**What is expected:**
Whenever a line in the data below includes the string "step", copy it out.

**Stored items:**

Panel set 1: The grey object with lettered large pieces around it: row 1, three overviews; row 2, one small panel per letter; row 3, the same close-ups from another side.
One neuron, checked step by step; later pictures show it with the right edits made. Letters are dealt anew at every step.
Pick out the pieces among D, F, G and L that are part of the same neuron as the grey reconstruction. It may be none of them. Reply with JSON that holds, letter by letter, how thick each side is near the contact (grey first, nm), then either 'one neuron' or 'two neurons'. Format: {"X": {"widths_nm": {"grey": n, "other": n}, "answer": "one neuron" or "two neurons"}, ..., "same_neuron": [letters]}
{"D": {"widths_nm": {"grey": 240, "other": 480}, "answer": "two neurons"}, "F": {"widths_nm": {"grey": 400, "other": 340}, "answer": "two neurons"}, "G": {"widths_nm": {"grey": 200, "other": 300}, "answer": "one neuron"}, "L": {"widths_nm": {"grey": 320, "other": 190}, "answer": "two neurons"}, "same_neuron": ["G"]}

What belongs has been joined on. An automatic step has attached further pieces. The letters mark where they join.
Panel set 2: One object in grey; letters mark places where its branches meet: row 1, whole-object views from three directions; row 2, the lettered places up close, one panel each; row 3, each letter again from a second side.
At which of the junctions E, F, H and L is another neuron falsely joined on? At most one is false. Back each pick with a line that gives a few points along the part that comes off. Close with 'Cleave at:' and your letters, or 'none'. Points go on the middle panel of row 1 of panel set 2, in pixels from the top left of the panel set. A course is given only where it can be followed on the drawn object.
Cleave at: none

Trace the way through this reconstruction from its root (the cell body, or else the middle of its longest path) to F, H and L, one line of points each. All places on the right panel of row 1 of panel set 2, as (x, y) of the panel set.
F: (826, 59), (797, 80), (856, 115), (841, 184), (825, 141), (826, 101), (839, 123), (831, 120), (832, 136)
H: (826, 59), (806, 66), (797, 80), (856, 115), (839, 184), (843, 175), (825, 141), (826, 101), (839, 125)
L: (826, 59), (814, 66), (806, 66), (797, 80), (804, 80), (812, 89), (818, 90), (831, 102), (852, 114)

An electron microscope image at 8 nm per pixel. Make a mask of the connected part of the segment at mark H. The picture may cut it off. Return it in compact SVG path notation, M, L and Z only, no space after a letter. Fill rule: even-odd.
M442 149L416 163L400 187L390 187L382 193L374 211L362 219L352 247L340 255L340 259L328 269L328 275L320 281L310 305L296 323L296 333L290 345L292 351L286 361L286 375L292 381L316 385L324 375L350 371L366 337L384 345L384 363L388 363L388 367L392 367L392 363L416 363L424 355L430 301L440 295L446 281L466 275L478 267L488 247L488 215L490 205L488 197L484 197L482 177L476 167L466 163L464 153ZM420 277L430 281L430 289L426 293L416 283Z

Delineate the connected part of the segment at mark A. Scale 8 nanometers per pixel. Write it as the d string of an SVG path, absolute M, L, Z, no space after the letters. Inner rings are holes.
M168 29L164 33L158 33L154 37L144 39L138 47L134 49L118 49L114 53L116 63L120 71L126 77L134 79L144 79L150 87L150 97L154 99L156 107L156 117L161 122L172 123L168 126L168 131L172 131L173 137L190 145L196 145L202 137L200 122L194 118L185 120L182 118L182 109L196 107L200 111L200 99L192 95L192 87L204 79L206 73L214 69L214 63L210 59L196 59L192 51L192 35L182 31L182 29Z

**Solution below:**
One neuron, checked step by step; later pictures show it with the right edits made. Letters are dealt anew at every step.
What belongs has been joined on. An automatic step has attached further pieces. The letters mark where they join.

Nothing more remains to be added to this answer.